The provision permanently extends the charitable deduction for contributions of real property for conservation purposes. The provision also permanently extends the enhanced deduction for certain individual and corporate farmers and ranchers. The provision modifies the deduction beginning in 2016 to permit Alaska Native Corporations to deduct donations of conservation easements up to 100 percent of taxable income.

Section 124. Extension and modification of increased expensing limitations and treatment of certain real property as section 179 property.
The provision permanently extends the small business expensing limitation and phase-out amounts in effect from 2010 to 2014 ($500,000 and $2 million, respectively). These amounts currently are $25,000 and $200,000, respectively. The special rules that allow expensing for computer software and qualified real property (qualified leasehold improvement property, qualified restaurant property, and qualified retail improvement property) also are permanently extended. The provision modifies the expensing limitation by indexing both the $500,000 and $2 million limits for inflation beginning in 2016 and by treating air conditioning and heating units placed in service in tax years beginning after 2015 as eligible for expensing. The provision further modifies the expensing limitation with respect to qualified real property by eliminating the $250,000 cap beginning in 2016.

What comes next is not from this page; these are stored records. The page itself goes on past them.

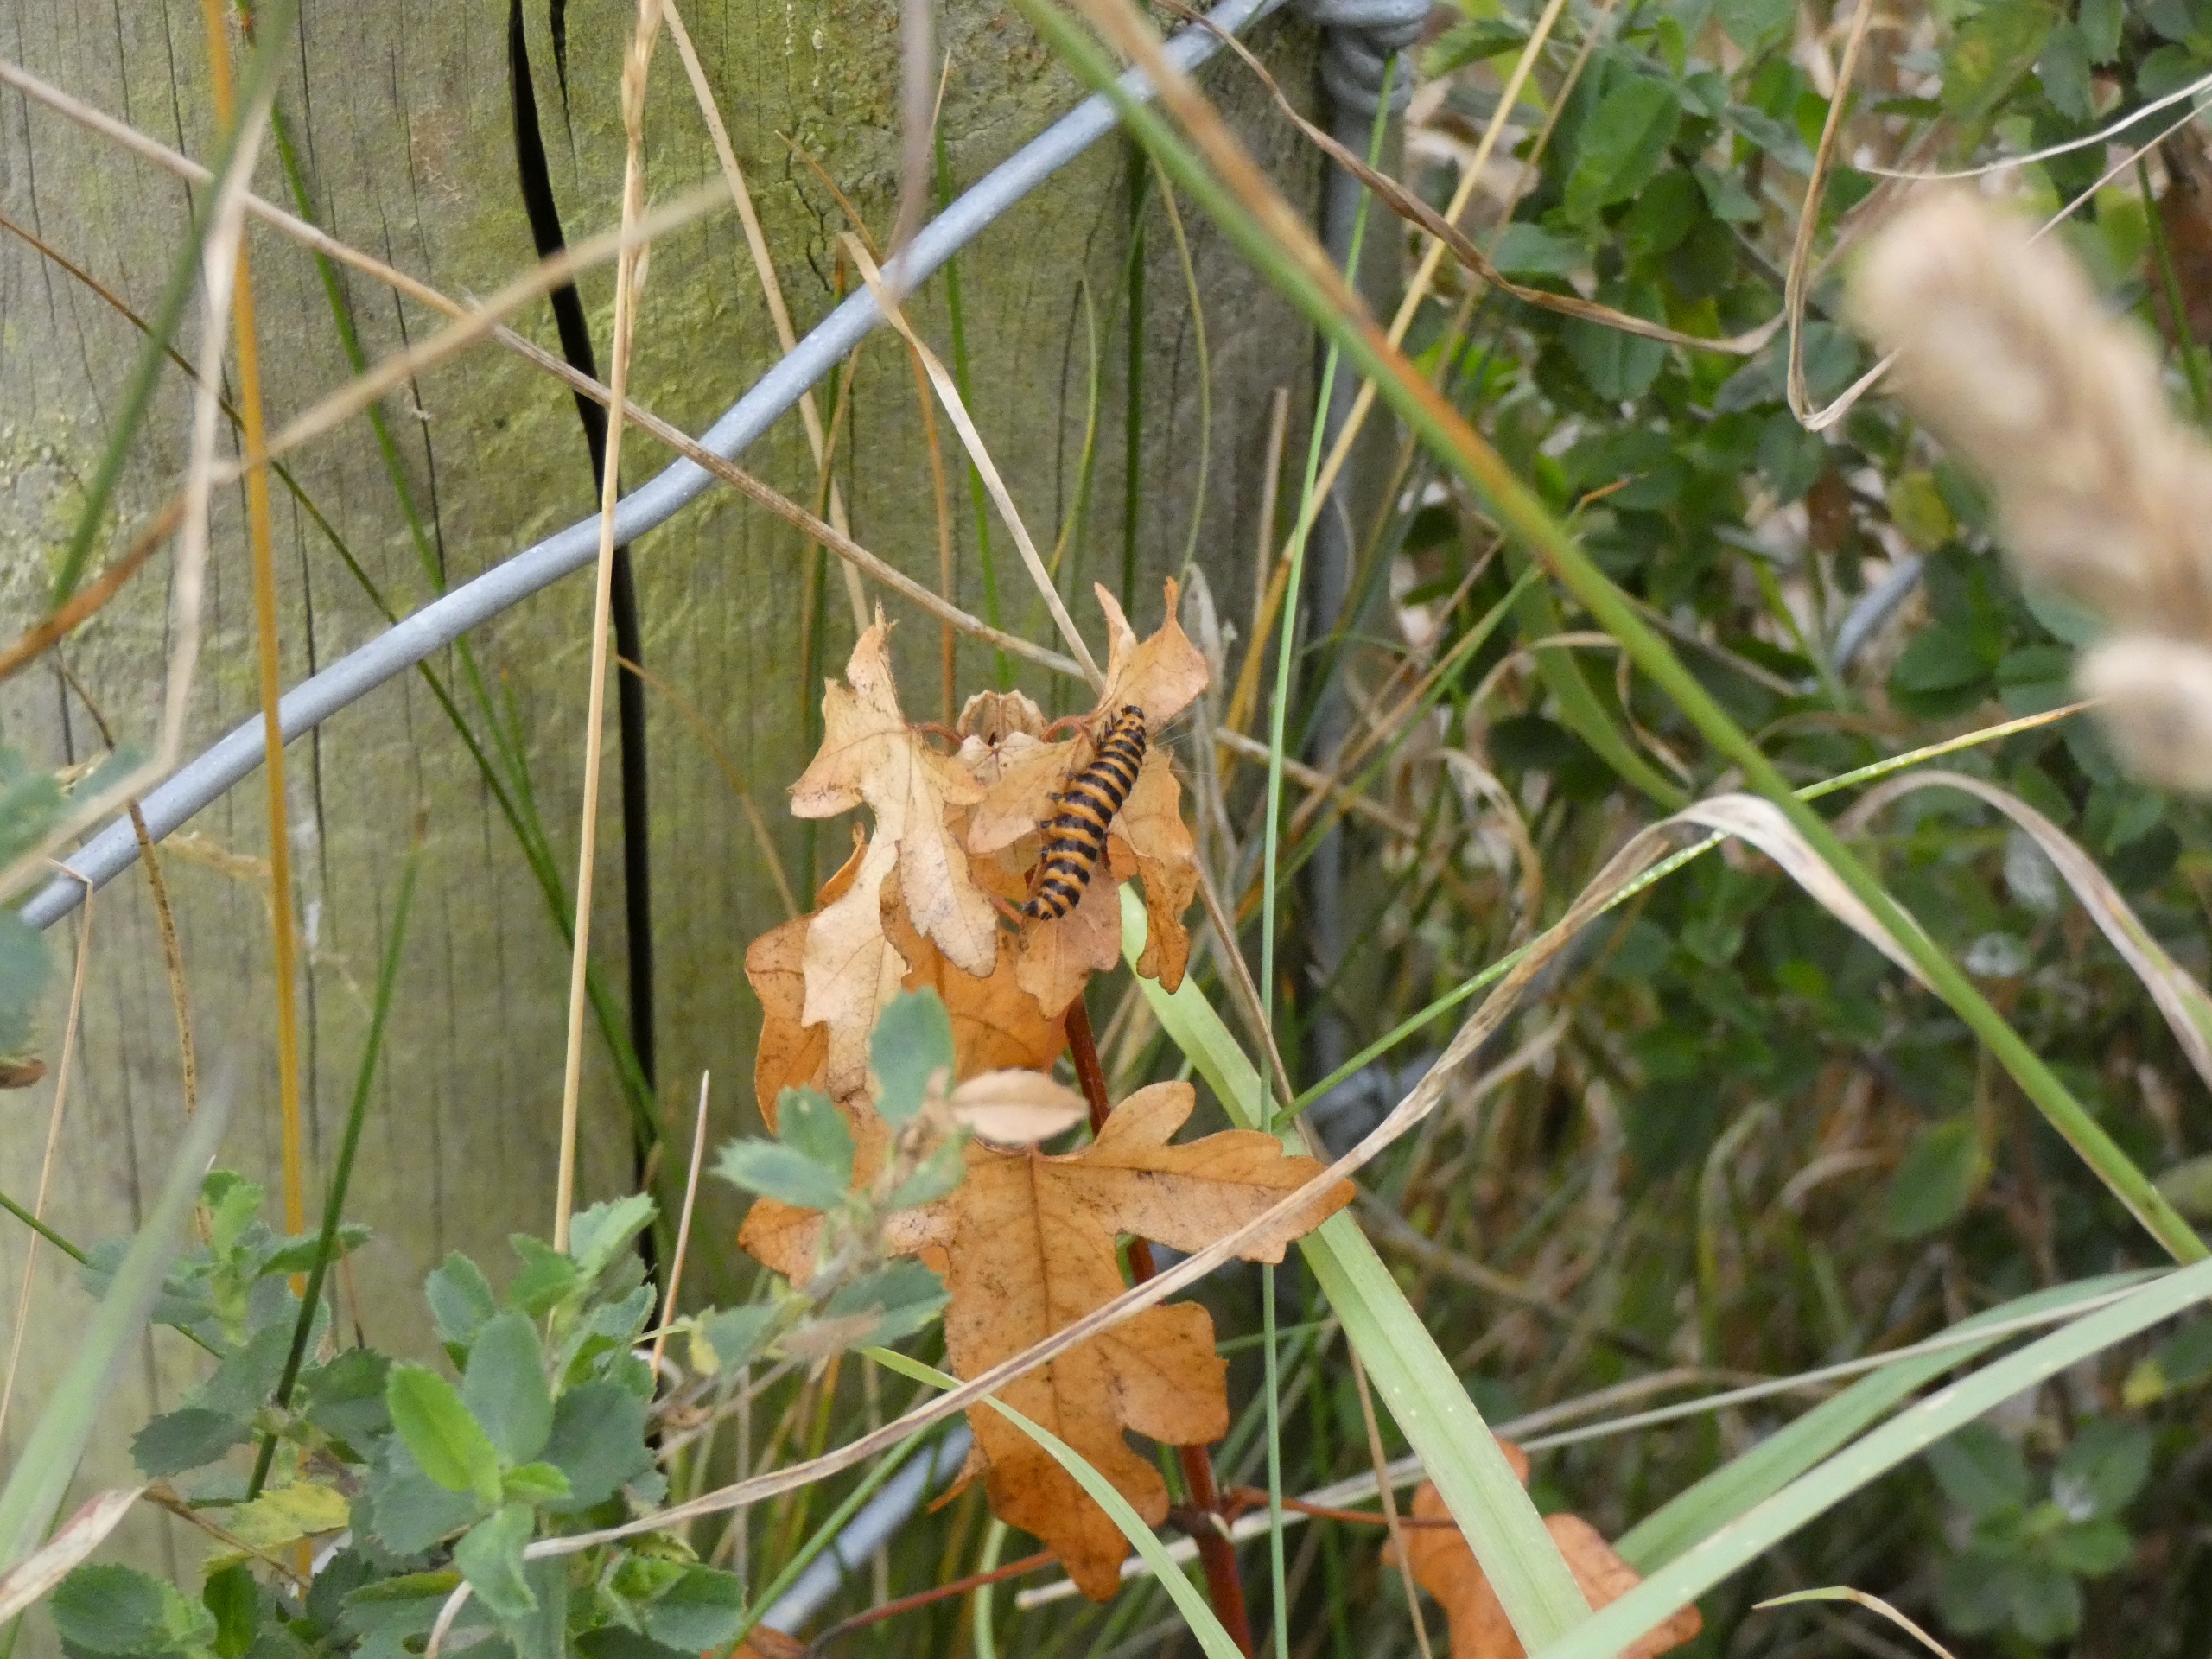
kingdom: Animalia
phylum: Arthropoda
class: Insecta
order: Lepidoptera
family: Erebidae
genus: Tyria
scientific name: Tyria jacobaeae
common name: Blodplet
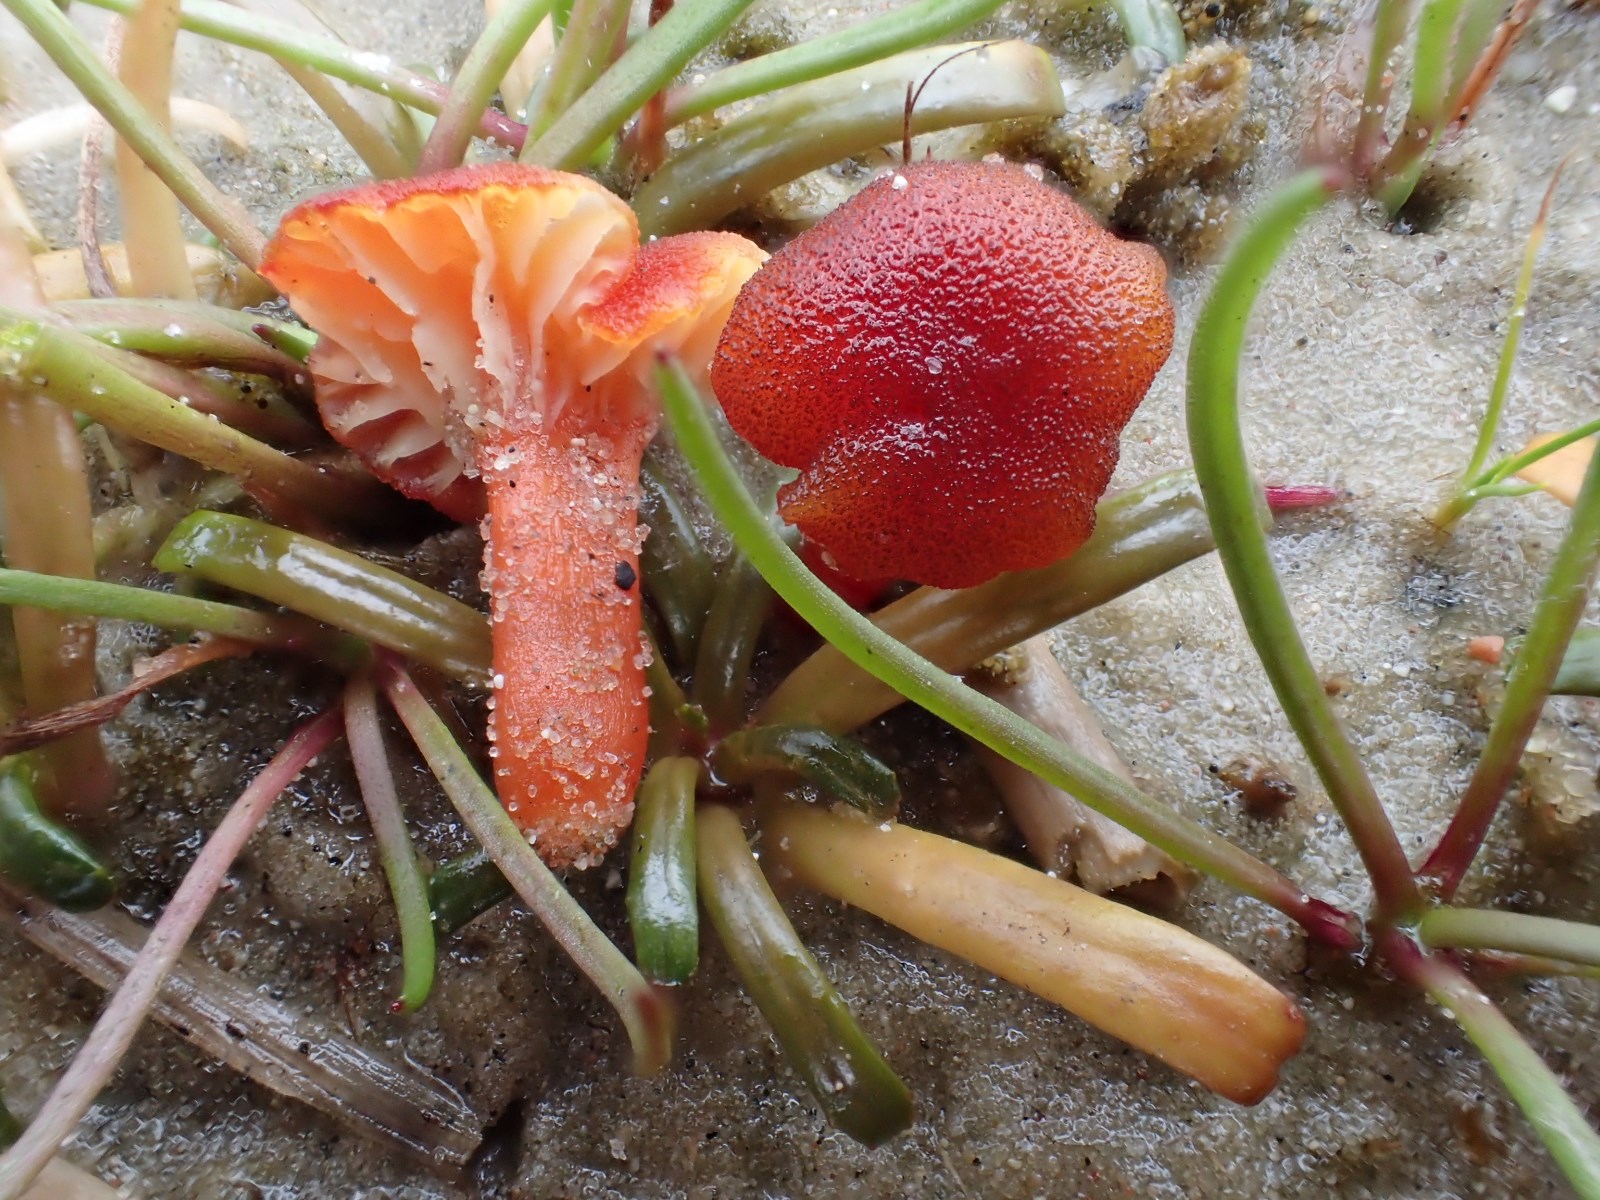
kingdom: Fungi
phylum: Basidiomycota
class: Agaricomycetes
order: Agaricales
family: Hygrophoraceae
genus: Hygrocybe
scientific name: Hygrocybe coccineocrenata
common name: tørvemos-vokshat
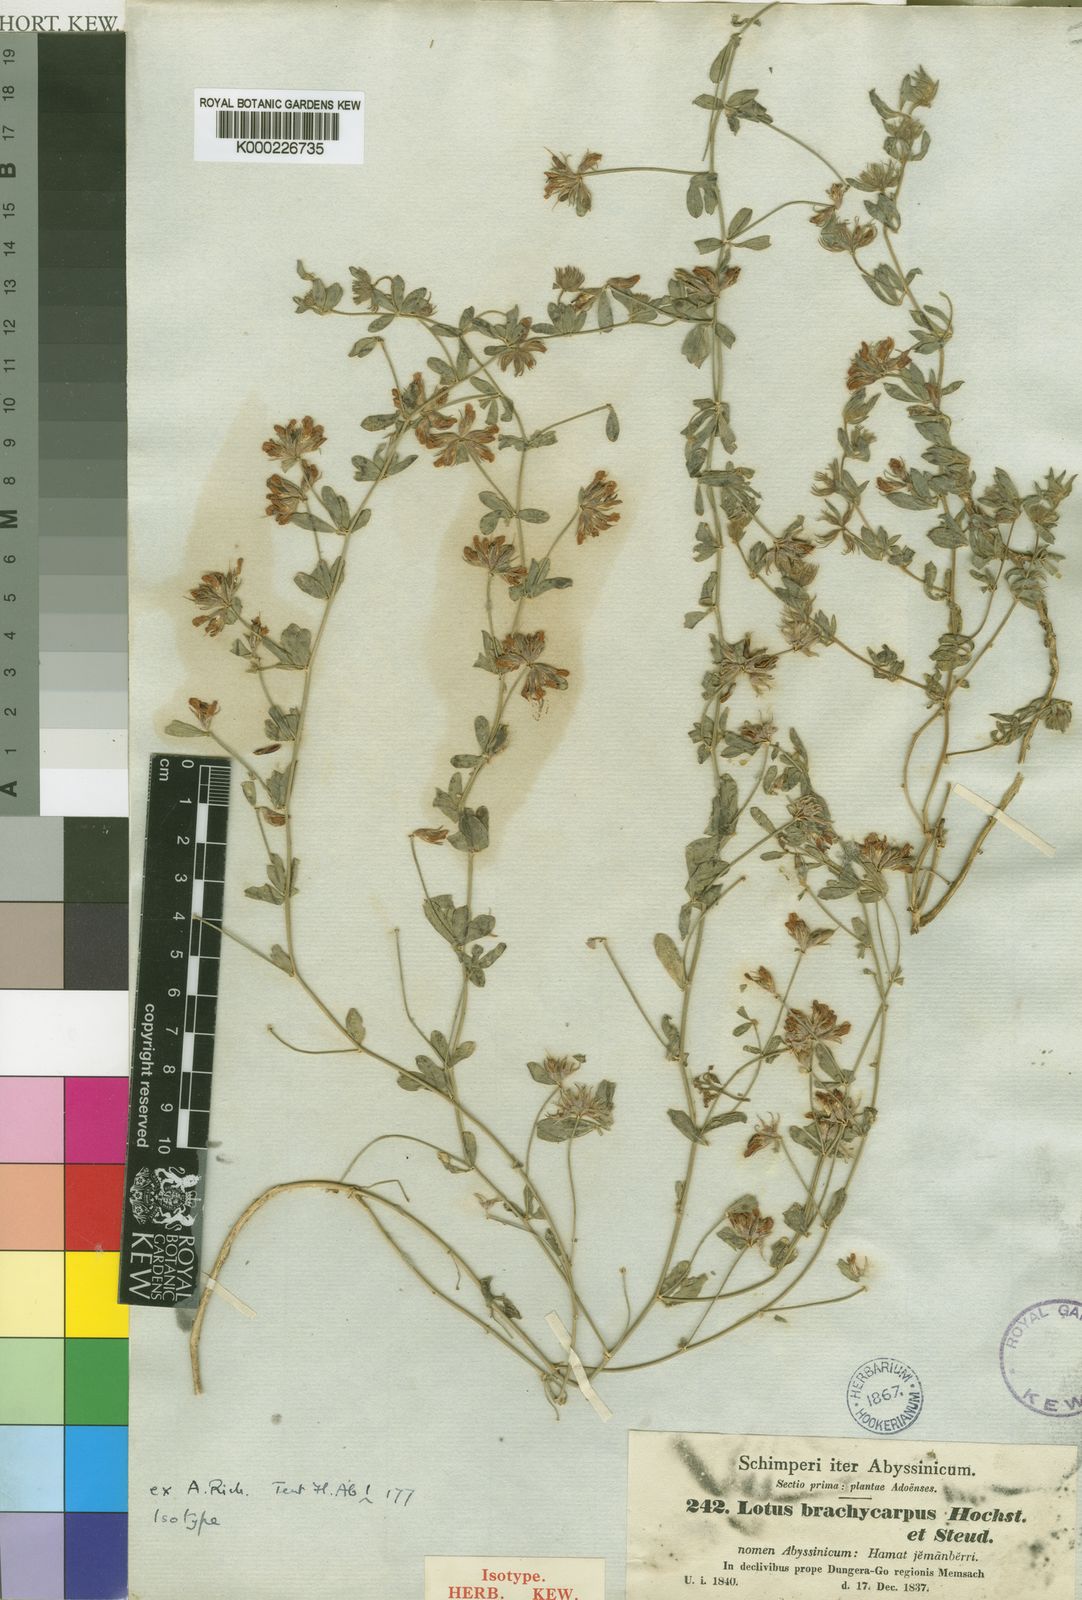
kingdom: Plantae
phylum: Tracheophyta
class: Magnoliopsida
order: Fabales
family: Fabaceae
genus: Lotus
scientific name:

Section 143. Extension and modification of bonus depreciation.
The provision extends bonus depreciation for property acquired and placed in service during 2015 through 2019 (with an additional year for certain property with a longer production period). The bonus depreciation percentage is 50 percent for property placed in service during 2015, 2016 and 2017 and phases down, with 40 percent in 2018, and 30 percent in 2019. The provision continues to allow taxpayers to elect to accelerate the use of AMT credits in lieu of bonus depreciation under special rules for property placed in service during 2015. The provision modifies the AMT rules beginning in 2016 by increasing the amount of unused AMT credits that may be claimed in lieu of bonus depreciation. The provision also modifies bonus depreciation to include qualified improvement property and to permit certain trees, vines, and plants bearing fruit or nuts to be eligible for bonus depreciation when planted or grafted, rather than when placed in service.

Other Items of Interest

Section 331. Deductibility of charitable contributions to agricultural research organizations.
The provision provides that charitable contributions to an agricultural research organization are subject to the higher individual limits (generally up to 50 percent of the taxpayer's contribution base) if the organization commits to use the contribution for agricultural research before January 1 of the fifth calendar year that begins after the date of the contribution. In addition, agricultural research organizations are treated as public charitiesper se, without regard to their sources of financial support. The provision is effective for contributions made on or after the date of enactment.

Section 174. Moratorium on medical device excise tax.
The provision provides for a two-year moratorium on the 2.3-percent excise tax imposed on the sale of medical devices. The tax will not apply to sales during calendar years 2016 and 2017.

Section 121. Extension and modification of research credit.
The provision permanently extends the research and development (R&D) tax credit. Additionally, beginning in 2016 eligible small businesses ($50 million or less in gross receipts) may claim the credit against 3 alternative minimum tax (AMT) liability, and the credit can be utilized by certain small businesses against the employer's payroll tax (i.e., FICA) liability.